Bei der Entwicklung der Sieben-Tage-Inzidenz spricht das RKI für vergangene Woche im Vergleich zur Vorwoche von einer deutlichen Zunahme um rund ein Drittel. Betroffen seien alle Altersgruppen. Auch seien wieder mehr Ausbrüche in Alten- und Pflegeheimen sowie in medizinischen Behandlungseinrichtungen erfasst worden. "Mit dem weiteren Anstieg der Infektionszahlen ist auch mit einem erneut verstärkten Infektionsdruck auf vulnerable Personengruppen zu rechnen."

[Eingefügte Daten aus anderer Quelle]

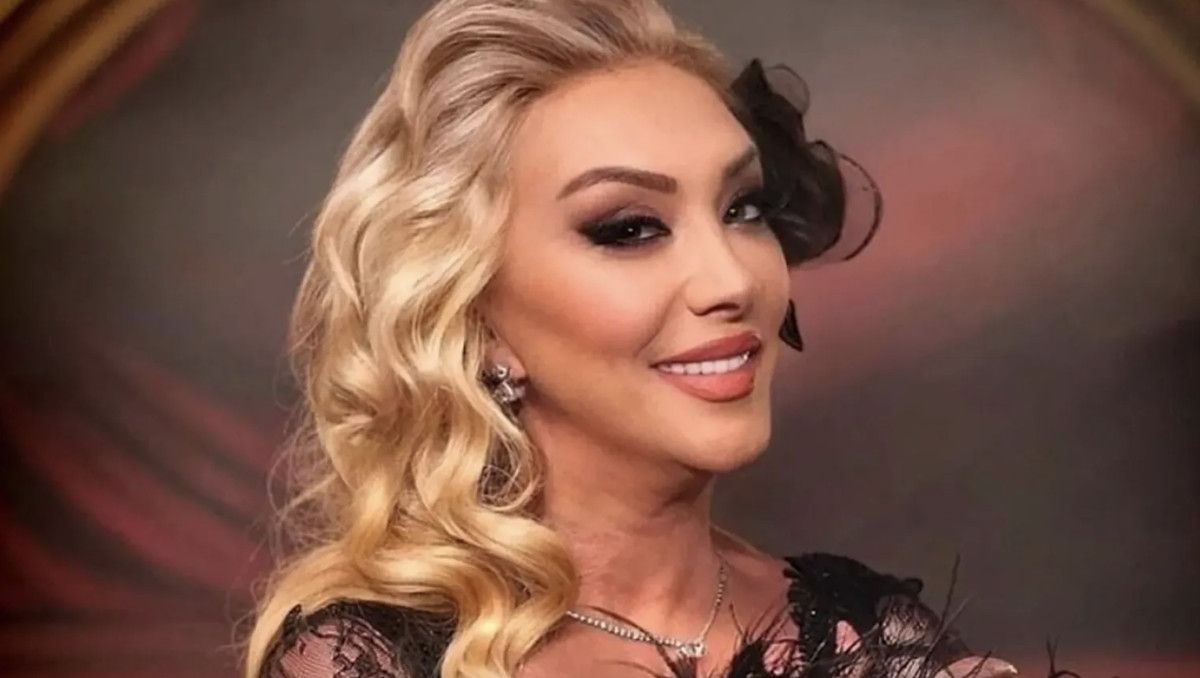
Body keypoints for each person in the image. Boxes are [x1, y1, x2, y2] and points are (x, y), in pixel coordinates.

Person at [241, 0, 1019, 676]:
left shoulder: (870, 634)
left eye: (743, 208)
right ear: (476, 318)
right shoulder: (369, 660)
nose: (731, 280)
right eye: (629, 228)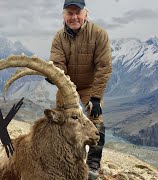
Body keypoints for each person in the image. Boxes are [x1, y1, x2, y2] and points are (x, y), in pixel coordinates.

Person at [47, 0, 112, 179]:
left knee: (96, 122)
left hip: (90, 89)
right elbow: (58, 64)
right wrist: (55, 75)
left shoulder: (99, 34)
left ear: (85, 14)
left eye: (78, 12)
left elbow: (104, 67)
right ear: (64, 15)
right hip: (67, 88)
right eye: (70, 13)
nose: (74, 17)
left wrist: (96, 97)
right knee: (63, 124)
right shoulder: (59, 38)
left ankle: (92, 165)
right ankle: (66, 161)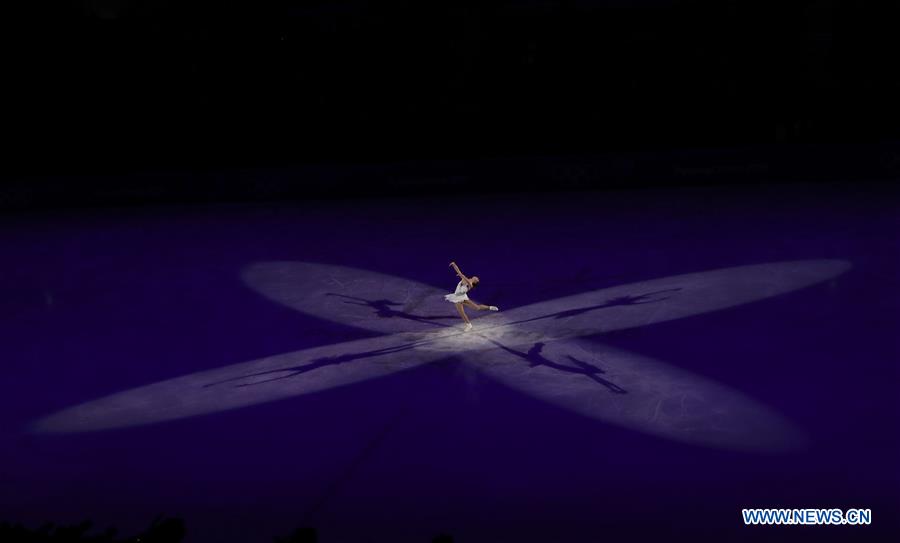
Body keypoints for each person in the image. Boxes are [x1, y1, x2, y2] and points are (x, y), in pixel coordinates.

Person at [445, 261, 499, 331]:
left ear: (475, 282)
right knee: (475, 308)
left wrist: (454, 266)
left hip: (460, 297)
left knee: (473, 309)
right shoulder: (467, 280)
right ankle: (469, 324)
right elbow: (460, 273)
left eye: (477, 279)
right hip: (460, 296)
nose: (477, 278)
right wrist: (456, 267)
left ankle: (489, 308)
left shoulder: (469, 284)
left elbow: (460, 273)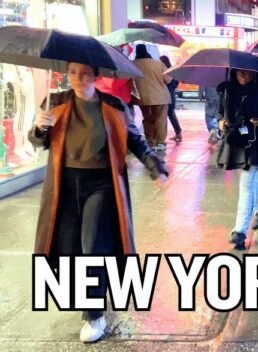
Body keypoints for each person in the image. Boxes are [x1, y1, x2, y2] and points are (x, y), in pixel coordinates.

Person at [30, 62, 168, 343]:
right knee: (68, 249)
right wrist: (39, 128)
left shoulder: (114, 106)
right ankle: (85, 295)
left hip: (102, 185)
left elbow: (134, 140)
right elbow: (39, 141)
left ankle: (93, 314)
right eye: (72, 73)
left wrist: (154, 165)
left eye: (84, 73)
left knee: (93, 246)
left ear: (96, 75)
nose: (78, 79)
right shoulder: (55, 102)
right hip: (65, 185)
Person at [216, 68, 258, 250]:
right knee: (251, 181)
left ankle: (240, 231)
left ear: (256, 72)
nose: (243, 75)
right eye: (239, 72)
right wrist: (221, 122)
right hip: (236, 140)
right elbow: (219, 113)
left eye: (247, 72)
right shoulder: (227, 90)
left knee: (246, 184)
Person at [132, 44, 172, 151]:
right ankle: (161, 142)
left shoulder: (132, 64)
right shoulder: (158, 64)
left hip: (142, 97)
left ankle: (151, 142)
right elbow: (168, 79)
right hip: (160, 97)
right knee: (161, 119)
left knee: (147, 118)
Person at [159, 55, 182, 142]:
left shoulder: (165, 72)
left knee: (167, 115)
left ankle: (176, 133)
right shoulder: (173, 71)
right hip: (171, 94)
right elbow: (176, 82)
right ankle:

Hotspots im Nordwesten Deutschlands

Eine RKI-Landkarte zur Entwicklung des Infektionsgeschehens weist vor allem im Nordwesten Deutschlands viele Landkreise mit erhöhten Fallzahlen aus. Die bundesweit höchste Inzidenz verzeichnete am Freitag etwa der Landkreis Oldenburg mit 1753, gefolgt vom Landkreis Emsland mit 1379. Neun Landkreise haben bereits wieder Inzidenzen jenseits der 1000er-Marke erreicht.

Insbesondere Risikogruppen und Menschen ab 70 Jahren rät das RKI, sich gemäß Empfehlung der Ständigen Impfkommission (Stiko) eine zweite Auffrischimpfung geben zu lassen. Bisher hat in der Gruppe der Menschen ab 60 knapp jeder Fünfte einen zweiten Booster erhalten (19 Prozent). Bezogen auf die Gesamtbevölkerung haben 6,4 Prozent eine zweite Auffrischung, die erste haben knapp 60 Prozent.

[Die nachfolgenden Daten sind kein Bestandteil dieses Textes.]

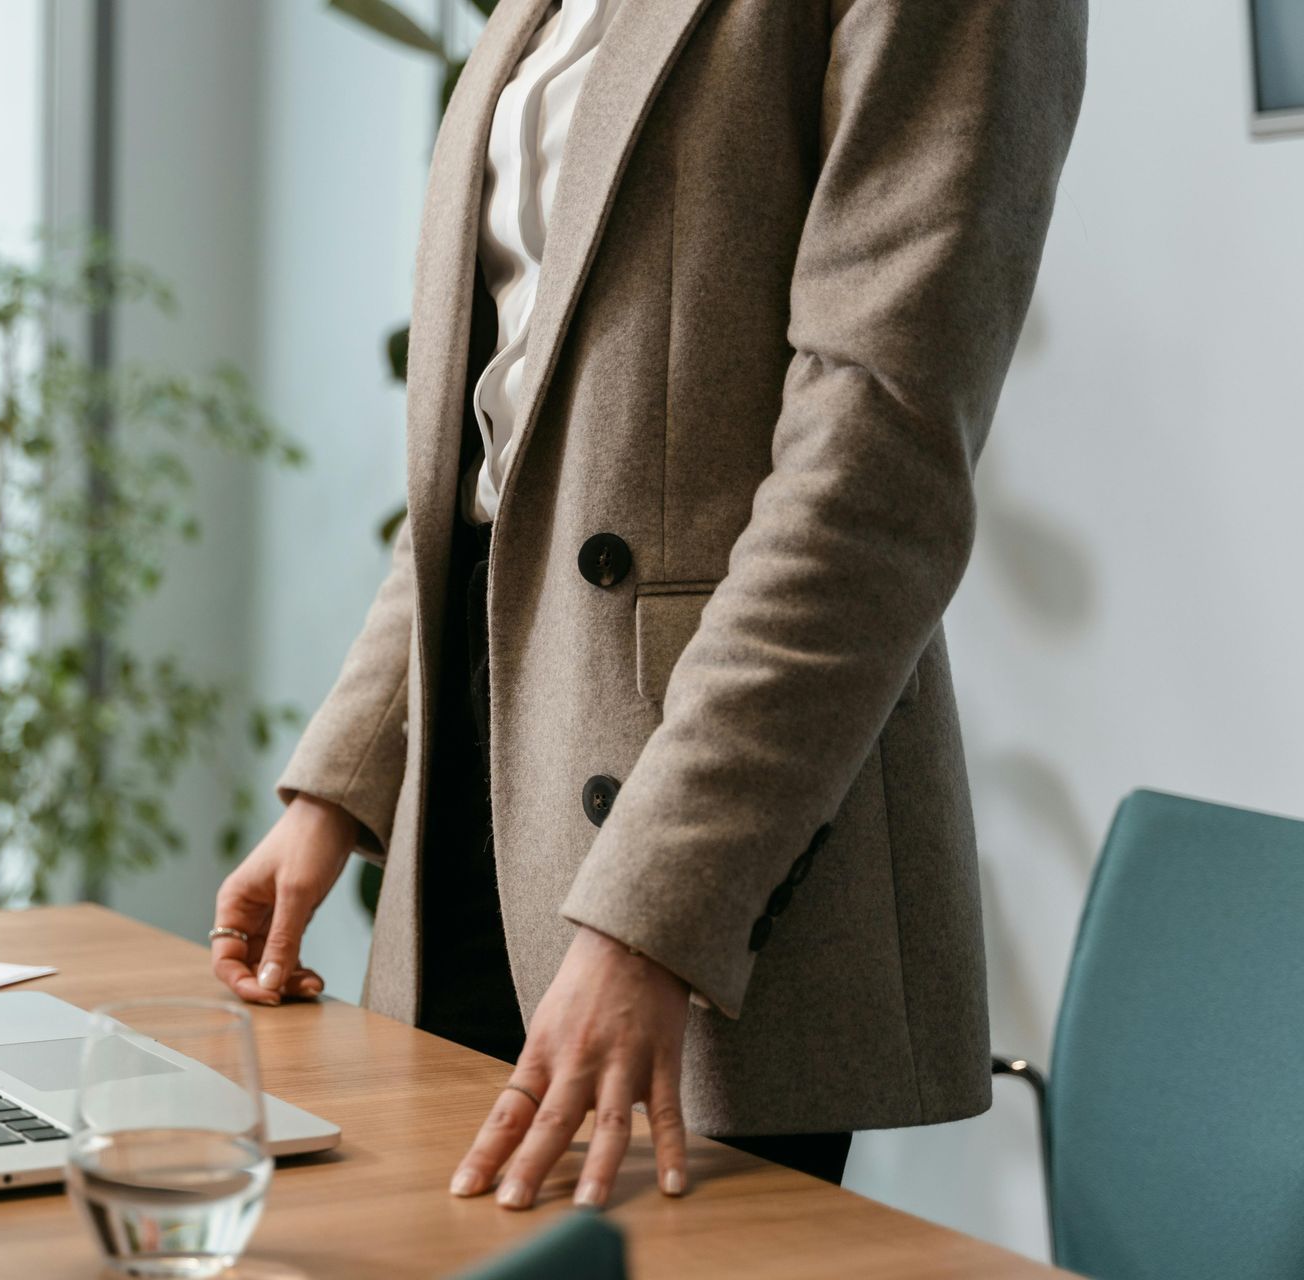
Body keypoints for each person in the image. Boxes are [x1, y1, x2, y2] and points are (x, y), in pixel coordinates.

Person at [212, 0, 1087, 1209]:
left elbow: (877, 462)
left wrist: (657, 909)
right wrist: (347, 773)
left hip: (700, 830)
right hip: (482, 787)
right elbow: (510, 453)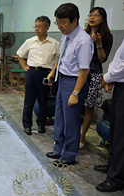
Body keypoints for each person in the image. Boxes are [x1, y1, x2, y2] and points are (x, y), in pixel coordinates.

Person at [45, 3, 94, 166]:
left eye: (63, 22)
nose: (59, 26)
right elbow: (62, 58)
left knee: (71, 121)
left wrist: (75, 93)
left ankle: (69, 155)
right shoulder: (66, 35)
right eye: (57, 22)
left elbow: (84, 71)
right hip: (62, 79)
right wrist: (53, 72)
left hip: (74, 83)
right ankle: (59, 149)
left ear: (75, 20)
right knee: (59, 118)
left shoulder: (83, 40)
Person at [17, 16, 60, 135]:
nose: (37, 29)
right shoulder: (30, 41)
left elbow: (60, 58)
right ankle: (27, 125)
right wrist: (25, 66)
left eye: (39, 26)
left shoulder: (54, 43)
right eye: (35, 26)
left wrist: (52, 71)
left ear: (47, 27)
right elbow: (19, 54)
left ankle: (41, 124)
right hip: (32, 73)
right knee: (29, 101)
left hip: (46, 74)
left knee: (43, 101)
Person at [79, 7, 113, 149]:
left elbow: (102, 59)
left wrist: (98, 44)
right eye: (90, 15)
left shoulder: (106, 37)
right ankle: (71, 135)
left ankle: (81, 138)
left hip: (94, 74)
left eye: (96, 15)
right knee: (75, 105)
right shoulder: (83, 34)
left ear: (102, 18)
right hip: (80, 73)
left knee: (89, 107)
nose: (92, 17)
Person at [95, 39, 124, 192]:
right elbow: (117, 58)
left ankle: (117, 178)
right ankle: (113, 165)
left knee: (121, 135)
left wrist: (106, 78)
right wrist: (110, 77)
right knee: (115, 131)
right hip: (119, 83)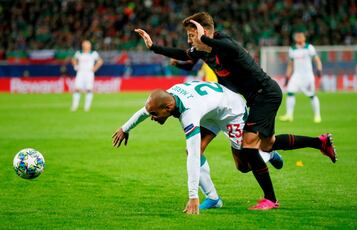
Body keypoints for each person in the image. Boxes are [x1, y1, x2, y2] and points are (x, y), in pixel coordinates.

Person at [134, 12, 337, 210]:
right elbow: (184, 55)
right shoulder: (202, 51)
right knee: (267, 144)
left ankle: (270, 199)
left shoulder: (227, 45)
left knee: (249, 146)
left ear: (203, 31)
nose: (189, 40)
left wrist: (204, 37)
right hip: (251, 99)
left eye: (191, 35)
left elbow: (221, 45)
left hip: (265, 94)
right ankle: (319, 142)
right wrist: (154, 48)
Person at [112, 81, 283, 214]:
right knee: (194, 149)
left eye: (155, 114)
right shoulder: (167, 97)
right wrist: (124, 128)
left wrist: (192, 196)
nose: (152, 118)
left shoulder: (189, 113)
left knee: (244, 166)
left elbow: (193, 157)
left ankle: (267, 154)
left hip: (232, 112)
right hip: (210, 112)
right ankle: (213, 198)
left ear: (168, 108)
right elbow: (145, 111)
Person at [279, 31, 323, 123]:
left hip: (308, 76)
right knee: (290, 92)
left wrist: (319, 69)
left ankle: (317, 116)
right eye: (297, 36)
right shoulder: (292, 49)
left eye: (300, 36)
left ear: (304, 38)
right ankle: (289, 115)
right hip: (297, 76)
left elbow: (317, 60)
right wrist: (287, 77)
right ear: (295, 38)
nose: (299, 38)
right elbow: (290, 64)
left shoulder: (309, 47)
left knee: (312, 95)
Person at [71, 40, 103, 112]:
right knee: (77, 89)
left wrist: (95, 68)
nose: (86, 46)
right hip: (80, 73)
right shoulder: (79, 53)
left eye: (87, 45)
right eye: (85, 45)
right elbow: (73, 59)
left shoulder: (93, 54)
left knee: (89, 89)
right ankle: (74, 107)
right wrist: (76, 65)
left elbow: (100, 61)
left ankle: (87, 108)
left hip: (89, 73)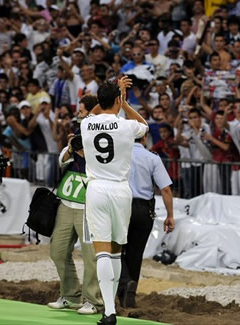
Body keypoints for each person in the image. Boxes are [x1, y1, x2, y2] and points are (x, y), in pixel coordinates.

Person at [81, 77, 149, 325]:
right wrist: (125, 103)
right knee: (117, 252)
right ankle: (112, 309)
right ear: (118, 101)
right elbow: (145, 126)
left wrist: (110, 98)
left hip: (96, 189)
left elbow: (95, 111)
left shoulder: (86, 125)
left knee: (101, 254)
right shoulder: (126, 125)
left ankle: (108, 311)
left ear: (99, 101)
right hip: (120, 190)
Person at [47, 94, 103, 315]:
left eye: (81, 111)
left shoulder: (103, 133)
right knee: (57, 251)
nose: (78, 114)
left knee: (91, 256)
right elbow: (61, 160)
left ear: (92, 112)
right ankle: (70, 295)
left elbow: (106, 163)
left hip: (89, 204)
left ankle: (94, 300)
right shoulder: (78, 133)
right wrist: (72, 149)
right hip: (67, 202)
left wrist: (86, 153)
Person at [118, 135, 175, 308]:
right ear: (144, 138)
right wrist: (170, 215)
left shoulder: (118, 154)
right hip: (144, 210)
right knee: (135, 253)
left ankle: (125, 282)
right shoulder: (152, 158)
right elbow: (165, 188)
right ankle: (129, 295)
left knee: (115, 250)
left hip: (121, 205)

Die Stiko will ihre Empfehlung für eine vierte Schutzimpfung derweil vorerst nicht ausweiten. "Wir wissen nichts über die Varianten, die im Spätsommer und Herbst auftreten können. Es fehlt also derzeit die Basis für eine solide, begründbare Empfehlung", sagt der Stiko-Vorsitzende Thomas Mertens der Rheinischen Post. Eine erneute Stellungnahme der Stiko zu einer möglichen generellen zweiten Booster-Impfung sei erst nach dem Sommer sinnvoll. Zuvor hatte unter anderem der Grünen-Gesundheitsexperte Janosch Dahmen eine Ausweitung der Impfempfehlung ins Gespräch gebracht.

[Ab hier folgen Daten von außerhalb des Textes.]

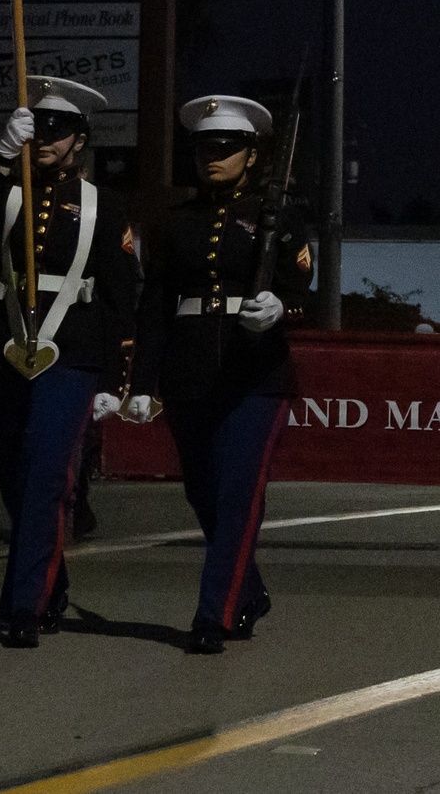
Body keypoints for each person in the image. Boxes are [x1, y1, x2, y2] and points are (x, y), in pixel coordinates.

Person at [126, 95, 313, 654]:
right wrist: (140, 384)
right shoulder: (177, 223)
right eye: (205, 146)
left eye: (226, 148)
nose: (213, 156)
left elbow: (303, 290)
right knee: (202, 493)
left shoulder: (277, 215)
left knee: (237, 495)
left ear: (252, 155)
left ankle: (215, 614)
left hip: (255, 374)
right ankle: (248, 590)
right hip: (189, 373)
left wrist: (282, 308)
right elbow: (157, 307)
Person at [0, 77, 139, 647]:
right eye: (36, 129)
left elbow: (120, 296)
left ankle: (25, 606)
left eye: (56, 130)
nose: (44, 139)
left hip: (72, 352)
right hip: (7, 348)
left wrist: (119, 377)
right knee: (15, 479)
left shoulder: (106, 206)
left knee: (45, 475)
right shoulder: (8, 191)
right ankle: (49, 579)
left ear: (80, 139)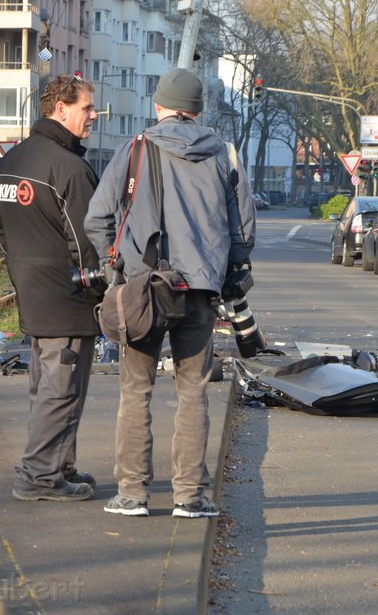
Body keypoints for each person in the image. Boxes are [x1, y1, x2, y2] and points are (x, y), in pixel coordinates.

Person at [84, 67, 256, 518]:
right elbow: (243, 231)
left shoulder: (135, 150)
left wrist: (113, 266)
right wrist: (222, 267)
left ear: (158, 106)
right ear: (198, 110)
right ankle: (190, 497)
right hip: (199, 291)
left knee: (136, 390)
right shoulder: (226, 154)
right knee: (193, 391)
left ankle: (133, 494)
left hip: (143, 289)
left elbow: (97, 217)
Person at [0, 73, 103, 502]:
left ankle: (59, 467)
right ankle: (38, 477)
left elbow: (0, 226)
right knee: (60, 387)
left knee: (48, 384)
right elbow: (86, 241)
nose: (92, 115)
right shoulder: (69, 168)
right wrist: (99, 293)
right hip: (67, 295)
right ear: (61, 110)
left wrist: (25, 267)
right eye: (86, 108)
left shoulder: (11, 161)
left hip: (32, 288)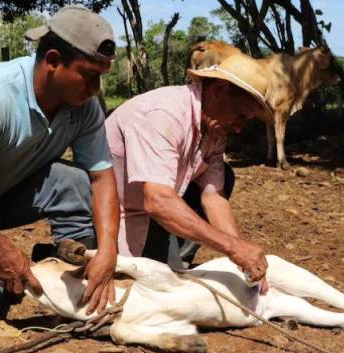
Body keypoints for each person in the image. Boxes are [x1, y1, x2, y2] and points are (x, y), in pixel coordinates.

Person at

"Wir brauchen schnelle Entscheidungen"

Unterdessen fordert Städtetagspräsident Markus Lewe schnellstmögliche Maßnahmen zur Eindämmung der Corona-Sommerwelle. "Wir brauchen schnelle Entscheidungen und ein neues Bundesinfektionsschutzgesetz noch vor der Sommerpause", sagte Lewe den Zeitungen der Funke-Mediengruppe. Es zeige sich, dass die zur Verfügung stehenden Instrumente nicht ausreichten. Die Städte müssten handeln können, wenn Corona sich weiter sprunghaft ausbreite. "Die Corona-Pandemie darf uns nicht immer wieder überraschen."

Lewe, der Oberbürgermeister von Münster ist, forderte von Bund und Ländern, dass kostenlose Bürgertests verlängert werden und die kommunalen Impfzentren einsatzbereit bleiben. Zudem plädiere er, wenn nötig, für Maskenpflicht in Innenräumen, etwa im Einzelhandel. "Dasselbe gilt für 3-G- oder 2-G-Regeln, also den Zugang für Geimpfte, Genesene und möglicherweise auch Getestete. Hier muss das Gesetz angepasst werden."